When asking questions, make sure you remain focused on the information you need to receive. Some, unintentionally, cannot help but divagate when asked something. Yet others are aware of it and are willingly doing it because they do not know the answer and are trying to buy time. One must always remain focused on the purpose of one’s question and insist on receiving the answer. Responsible managers will admit when they do not know the answer and will come back with it as soon as they receive the information because they understand that that information is crucial for you to deliver the task/ the project.
Learn from mistakes
Immediately after delivering a task, try to analyze it and find errors, omissions, or maybe information that you did not have or persons that you did not include (sometimes, it is hard to ask for help but fortunately for all of us there are people who will gladly support you and on which you can rely on – long may you live, helpers! You know very well who you are.).
Make a plan
It does not have to be an elaborate plan, but one that contains the main actions (so that it’s easier for you to know the status, and if delays happen you can work on rearranging priorities) will help you very much.
Whether we talk about things or people (from which we need to receive information) that can ruin the delivery of your project, it’s good to always check your plan and anticipate where issues may happen.

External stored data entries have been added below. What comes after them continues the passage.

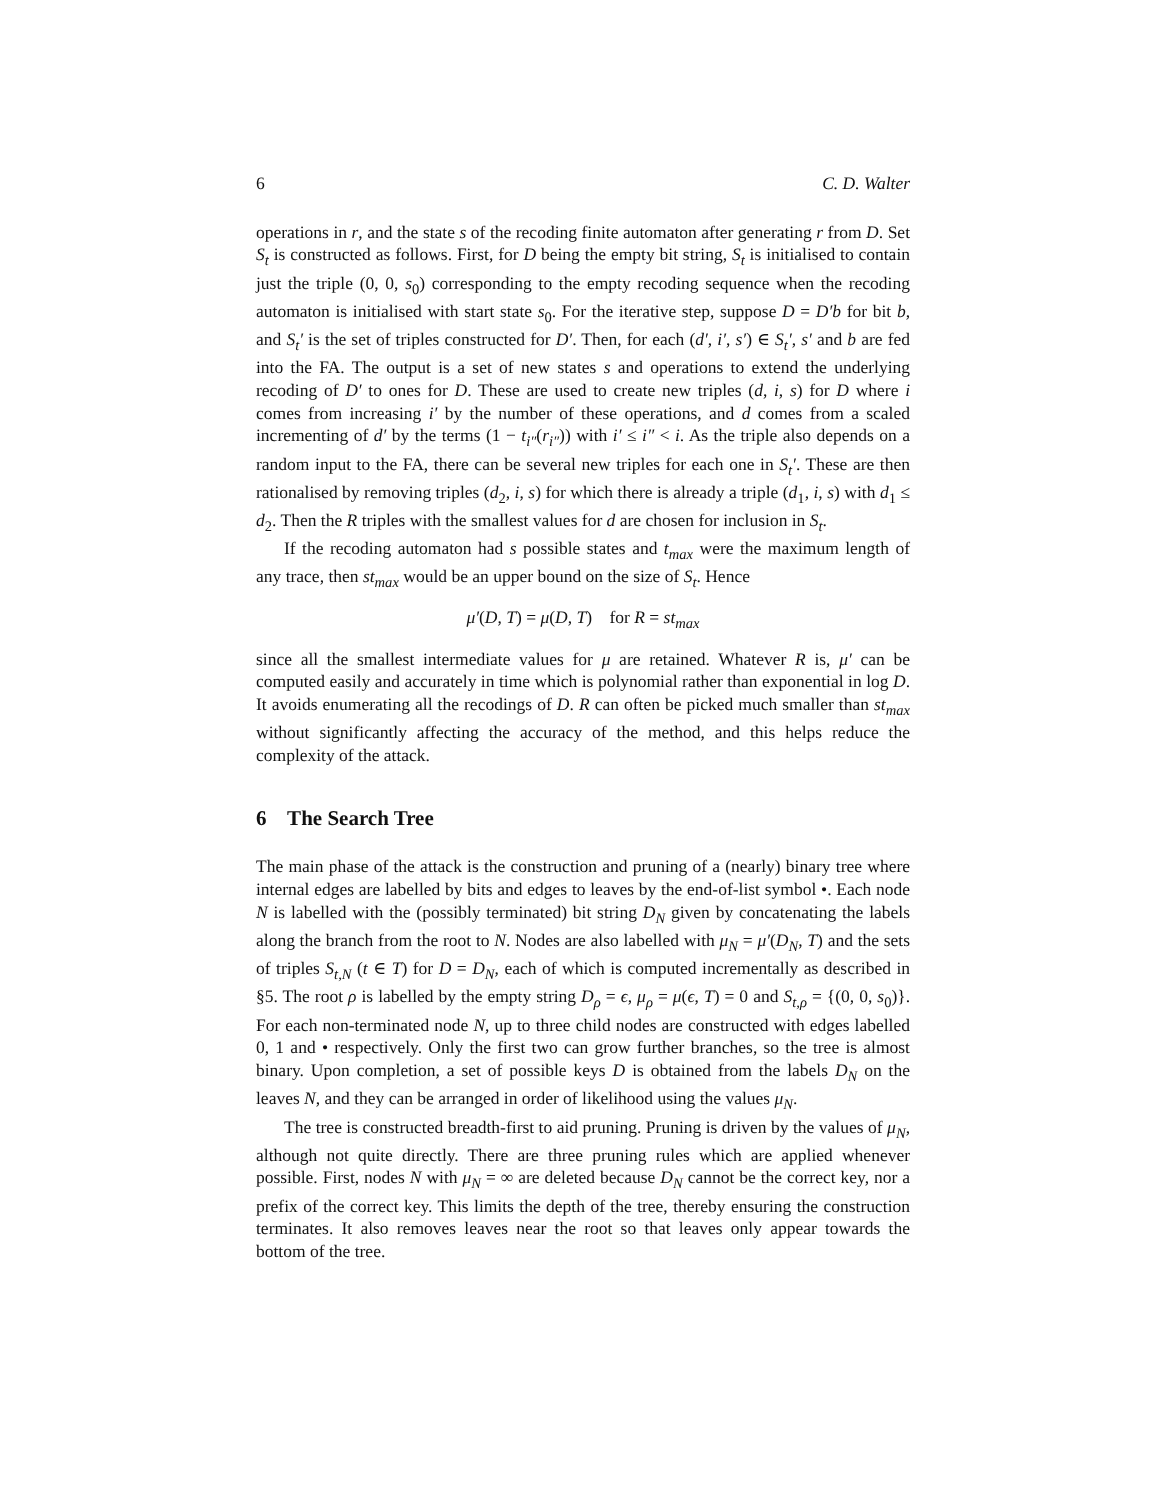6 C. D. Walter
operations in r, and the state s of the recoding finite automaton after generating r from D. Set S<sub>t</sub> is constructed as follows. First, for D being the empty bit string, S<sub>t</sub> is initialised to contain just the triple (0, 0, s<sub>0</sub>) corresponding to the empty recoding sequence when the recoding automaton is initialised with start state s<sub>0</sub>. For the iterative step, suppose D = D′b for bit b, and S<sub>t</sub>′ is the set of triples constructed for D′. Then, for each (d′, i′, s′) ∈ S<sub>t</sub>′, s′ and b are fed into the FA. The output is a set of new states s and operations to extend the underlying recoding of D′ to ones for D. These are used to create new triples (d, i, s) for D where i comes from increasing i′ by the number of these operations, and d comes from a scaled incrementing of d′ by the terms (1 − t<sub>i″</sub>(r<sub>i″</sub>)) with i′ ≤ i″ < i. As the triple also depends on a random input to the FA, there can be several new triples for each one in S<sub>t</sub>′. These are then rationalised by removing triples (d<sub>2</sub>, i, s) for which there is already a triple (d<sub>1</sub>, i, s) with d<sub>1</sub> ≤ d<sub>2</sub>. Then the R triples with the smallest values for d are chosen for inclusion in S<sub>t</sub>.
If the recoding automaton had s possible states and t<sub>max</sub> were the maximum length of any trace, then st<sub>max</sub> would be an upper bound on the size of S<sub>t</sub>. Hence
μ′(D, T) = μ(D, T) for R = st<sub>max</sub>
since all the smallest intermediate values for μ are retained. Whatever R is, μ′ can be computed easily and accurately in time which is polynomial rather than exponential in log D. It avoids enumerating all the recodings of D. R can often be picked much smaller than st<sub>max</sub> without significantly affecting the accuracy of the method, and this helps reduce the complexity of the attack.
6 The Search Tree
The main phase of the attack is the construction and pruning of a (nearly) binary tree where internal edges are labelled by bits and edges to leaves by the end-of-list symbol •. Each node N is labelled with the (possibly terminated) bit string D<sub>N</sub> given by concatenating the labels along the branch from the root to N. Nodes are also labelled with μ<sub>N</sub> = μ′(D<sub>N</sub>, T) and the sets of triples S<sub>t,N</sub> (t ∈ T) for D = D<sub>N</sub>, each of which is computed incrementally as described in §5. The root ρ is labelled by the empty string D<sub>ρ</sub> = ϵ, μ<sub>ρ</sub> = μ(ϵ, T) = 0 and S<sub>t,ρ</sub> = {(0, 0, s<sub>0</sub>)}. For each non-terminated node N, up to three child nodes are constructed with edges labelled 0, 1 and • respectively. Only the first two can grow further branches, so the tree is almost binary. Upon completion, a set of possible keys D is obtained from the labels D<sub>N</sub> on the leaves N, and they can be arranged in order of likelihood using the values μ<sub>N</sub>.
The tree is constructed breadth-first to aid pruning. Pruning is driven by the values of μ<sub>N</sub>, although not quite directly. There are three pruning rules which are applied whenever possible. First, nodes N with μ<sub>N</sub> = ∞ are deleted because D<sub>N</sub> cannot be the correct key, nor a prefix of the correct key. This limits the depth of the tree, thereby ensuring the construction terminates. It also removes leaves near the root so that leaves only appear towards the bottom of the tree.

I make use of two types of documenting. The first one is about the present, and the second one is about the future.
About the present
If delays or changes appear regarding the initial elements, take notes of the actual situation, together with the new date when you should deliver something (here are some indications on how to be more organized).
For the future
If things turned out as planned, take notes for the future so that you know the steps you followed (especially, if it’s a recurrent project). If something went wrong, do take notes (regardless of whether you are going to work again on that project or a similar one; it can happen that this information could be helpful for another type of project – in a nutshell, this is where you learn from your mistakes.
Like any habit, discipline cannot be learned in a heartbeat. Take things one step at a time, preferably the ones I presented above, and following constant efforts you will notice the advantages.